**TASK GOAL:**
State how many lines of the records contain the string "Sektor", and give no other information.

Records from a data source:
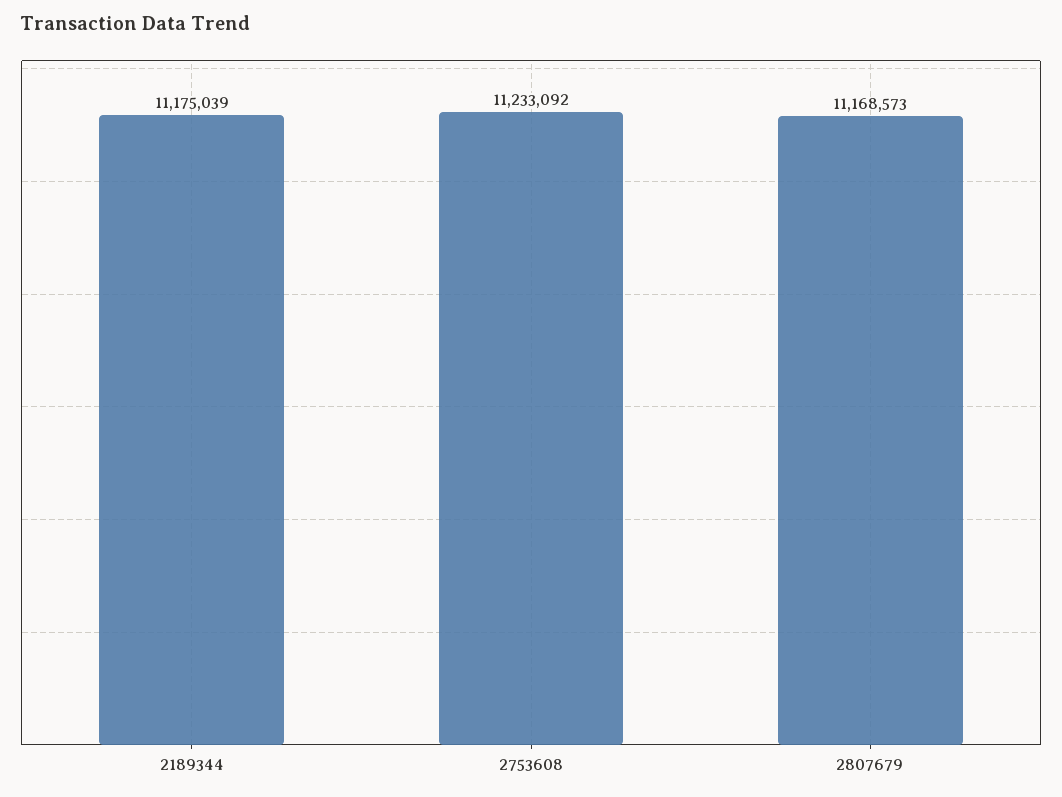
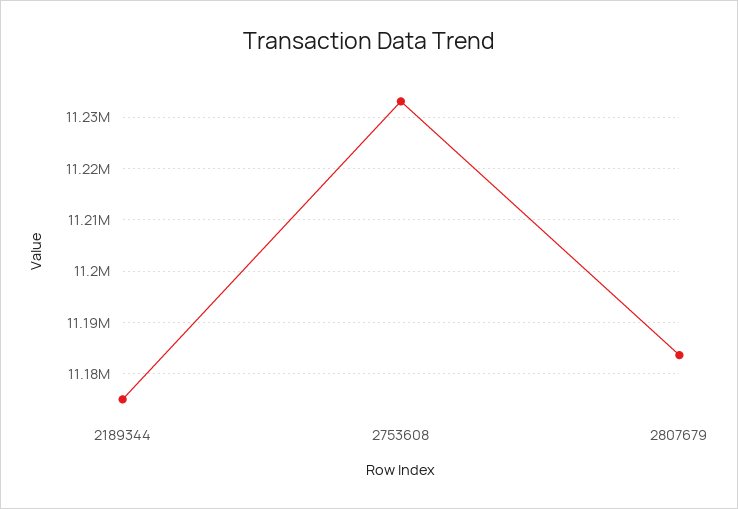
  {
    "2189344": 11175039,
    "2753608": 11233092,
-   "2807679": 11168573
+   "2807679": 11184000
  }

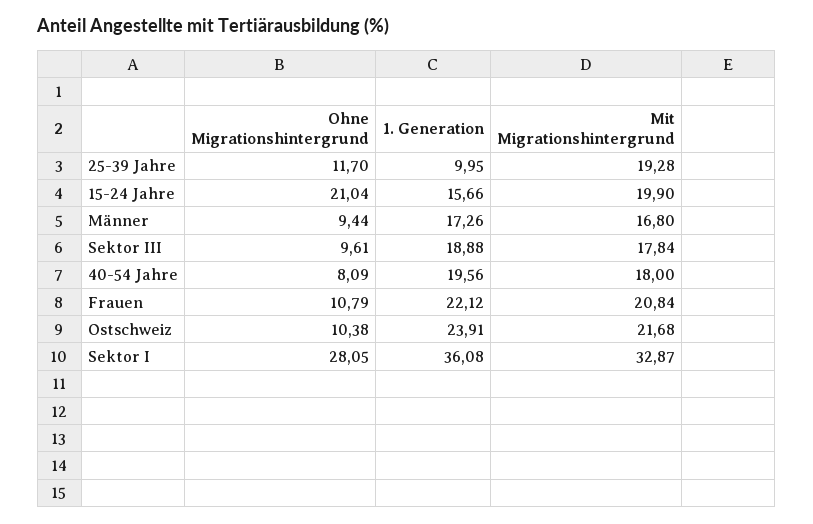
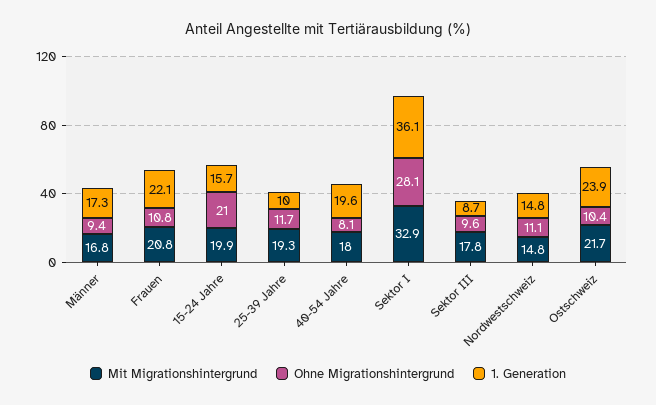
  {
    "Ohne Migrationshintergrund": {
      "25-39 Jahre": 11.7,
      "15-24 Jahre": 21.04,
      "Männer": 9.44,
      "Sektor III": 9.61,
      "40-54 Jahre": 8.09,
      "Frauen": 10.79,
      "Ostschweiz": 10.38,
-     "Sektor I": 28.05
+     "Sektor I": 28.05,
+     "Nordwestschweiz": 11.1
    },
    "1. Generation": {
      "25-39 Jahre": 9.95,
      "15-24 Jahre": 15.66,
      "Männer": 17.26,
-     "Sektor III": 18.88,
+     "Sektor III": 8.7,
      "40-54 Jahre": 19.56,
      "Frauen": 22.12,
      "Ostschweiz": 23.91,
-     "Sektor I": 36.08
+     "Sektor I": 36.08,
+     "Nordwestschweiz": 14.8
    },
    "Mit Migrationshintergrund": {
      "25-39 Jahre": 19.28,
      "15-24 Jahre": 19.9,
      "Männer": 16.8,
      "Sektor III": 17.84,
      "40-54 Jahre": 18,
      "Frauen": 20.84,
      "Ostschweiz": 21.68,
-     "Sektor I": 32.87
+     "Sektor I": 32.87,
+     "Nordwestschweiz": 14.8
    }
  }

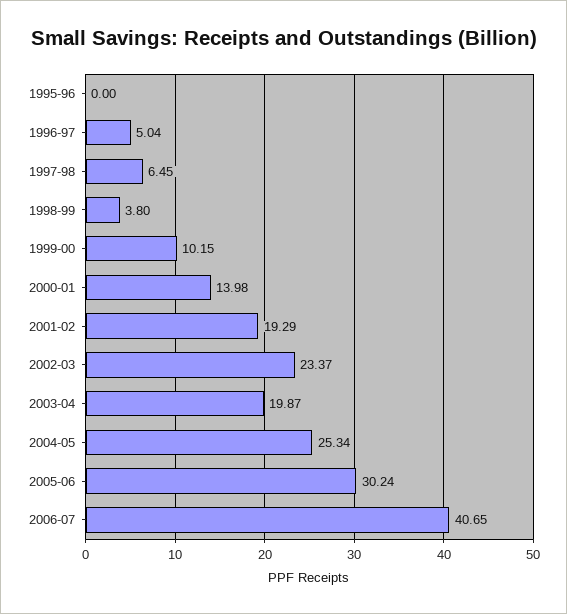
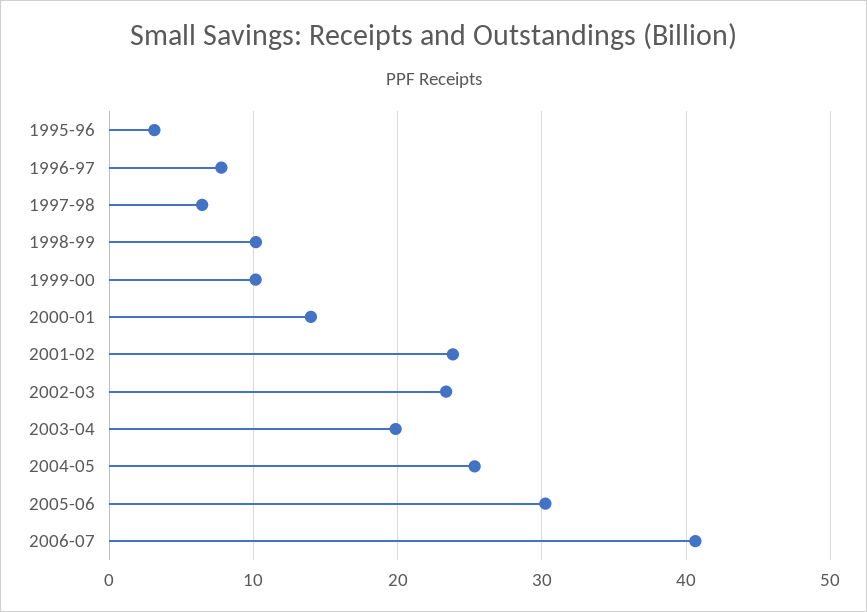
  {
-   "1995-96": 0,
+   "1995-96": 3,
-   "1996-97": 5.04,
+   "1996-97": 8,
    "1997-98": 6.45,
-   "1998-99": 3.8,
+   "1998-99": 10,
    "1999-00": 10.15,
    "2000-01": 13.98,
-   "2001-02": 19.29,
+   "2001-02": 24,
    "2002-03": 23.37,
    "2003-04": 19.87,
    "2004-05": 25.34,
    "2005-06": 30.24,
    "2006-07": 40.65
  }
--
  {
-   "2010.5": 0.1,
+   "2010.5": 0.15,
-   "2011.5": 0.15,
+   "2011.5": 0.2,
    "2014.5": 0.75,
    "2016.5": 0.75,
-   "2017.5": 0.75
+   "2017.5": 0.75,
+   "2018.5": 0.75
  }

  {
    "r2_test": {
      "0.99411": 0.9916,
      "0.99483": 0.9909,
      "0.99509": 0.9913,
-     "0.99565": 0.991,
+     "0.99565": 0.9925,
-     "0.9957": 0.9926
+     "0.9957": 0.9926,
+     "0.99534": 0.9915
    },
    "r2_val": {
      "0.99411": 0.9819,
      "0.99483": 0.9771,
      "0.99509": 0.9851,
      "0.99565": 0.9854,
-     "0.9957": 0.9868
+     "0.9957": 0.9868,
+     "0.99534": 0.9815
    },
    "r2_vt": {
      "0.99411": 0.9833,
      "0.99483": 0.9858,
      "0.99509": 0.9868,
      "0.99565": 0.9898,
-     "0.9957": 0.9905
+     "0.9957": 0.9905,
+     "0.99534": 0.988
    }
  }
...
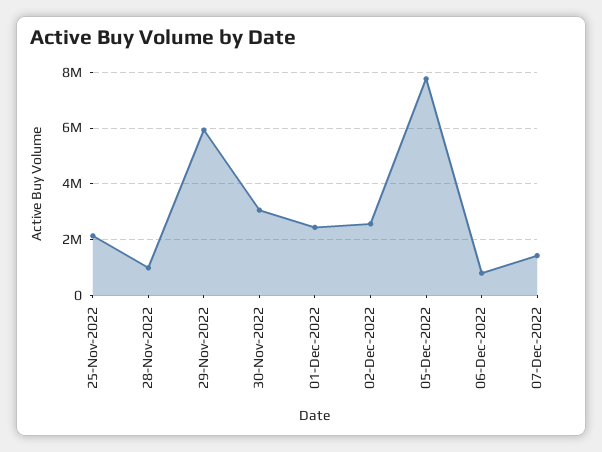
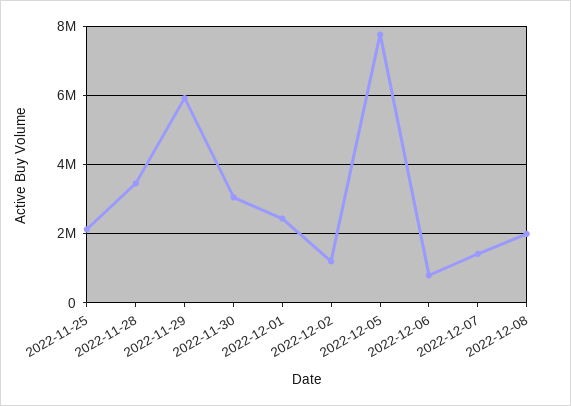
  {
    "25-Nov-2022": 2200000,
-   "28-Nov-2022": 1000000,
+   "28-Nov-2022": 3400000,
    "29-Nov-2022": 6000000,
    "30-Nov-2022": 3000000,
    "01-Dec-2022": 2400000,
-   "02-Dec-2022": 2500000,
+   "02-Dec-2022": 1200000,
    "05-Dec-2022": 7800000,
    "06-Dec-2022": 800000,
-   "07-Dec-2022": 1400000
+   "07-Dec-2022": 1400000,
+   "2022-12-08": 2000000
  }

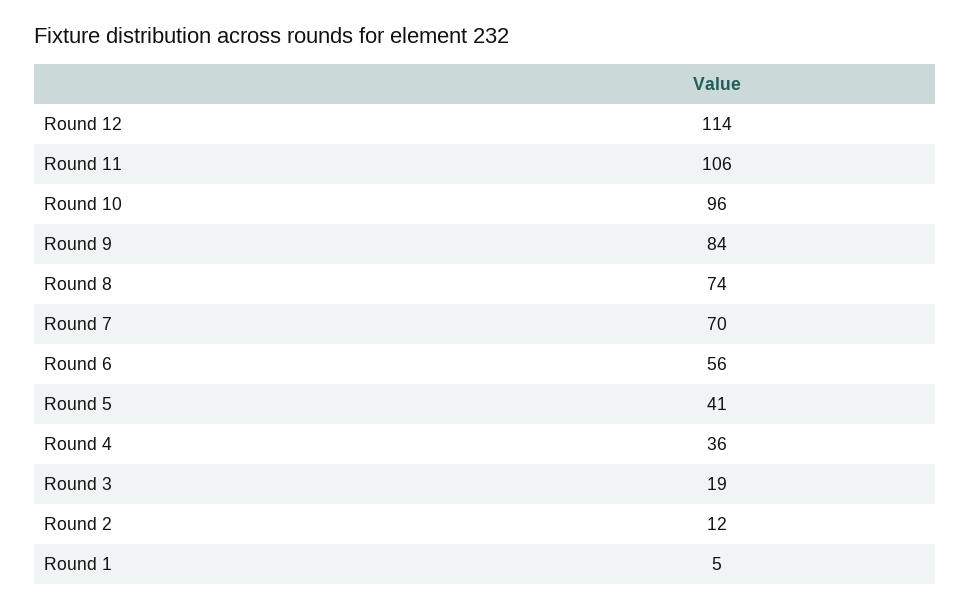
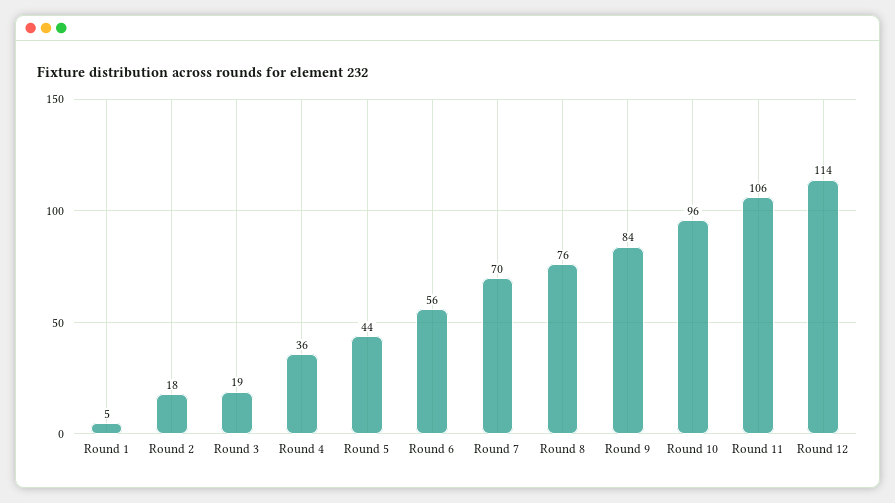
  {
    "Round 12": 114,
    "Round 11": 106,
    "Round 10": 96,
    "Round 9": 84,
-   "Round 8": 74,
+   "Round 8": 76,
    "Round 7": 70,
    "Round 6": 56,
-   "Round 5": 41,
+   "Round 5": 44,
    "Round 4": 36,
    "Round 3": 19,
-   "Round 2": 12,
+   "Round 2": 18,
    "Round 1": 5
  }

**OUTPUT FOR THIS EXERCISE:**
10